What needs to be done: Copy the lines in the items below word for word, starting with the line that contains "city: Kasserine" and ending with the line that contains "longitude: 15.9131", both included.

(Dataset items)
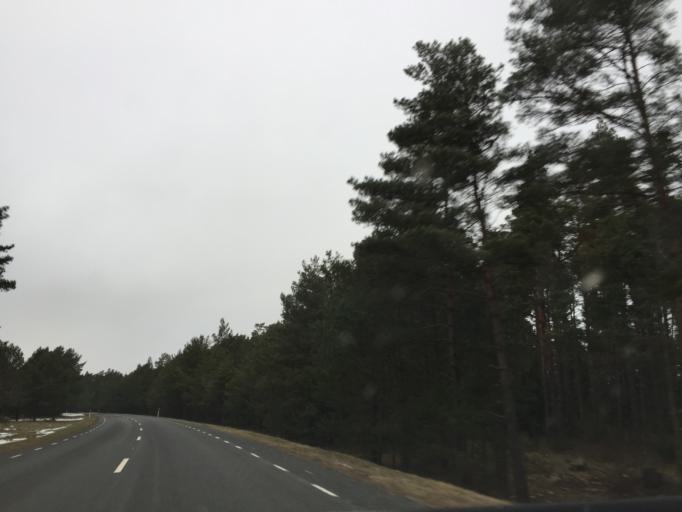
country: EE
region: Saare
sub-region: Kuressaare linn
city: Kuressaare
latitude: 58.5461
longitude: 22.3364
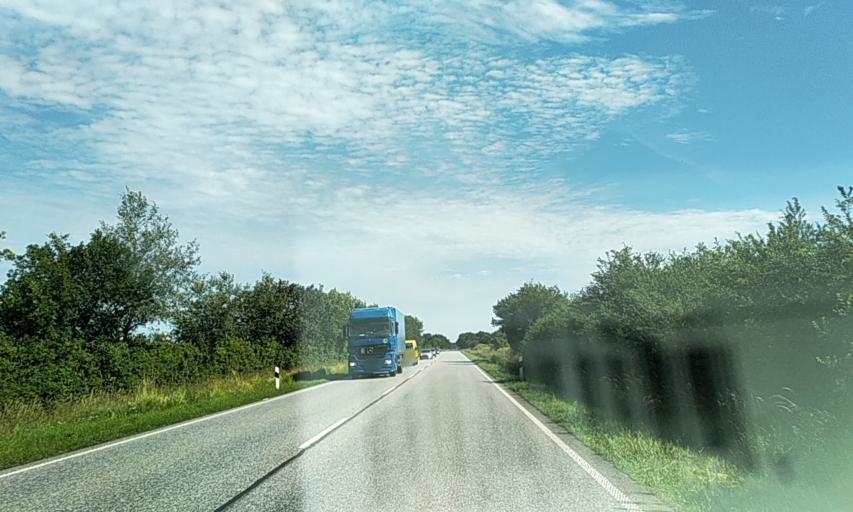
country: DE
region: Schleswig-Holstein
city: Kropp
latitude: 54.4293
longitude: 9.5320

==

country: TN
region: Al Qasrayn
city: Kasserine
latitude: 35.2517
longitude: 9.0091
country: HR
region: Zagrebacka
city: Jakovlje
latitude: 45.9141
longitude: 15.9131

Output below:
city: Kasserine
latitude: 35.2517
longitude: 9.0091
country: HR
region: Zagrebacka
city: Jakovlje
latitude: 45.9141
longitude: 15.9131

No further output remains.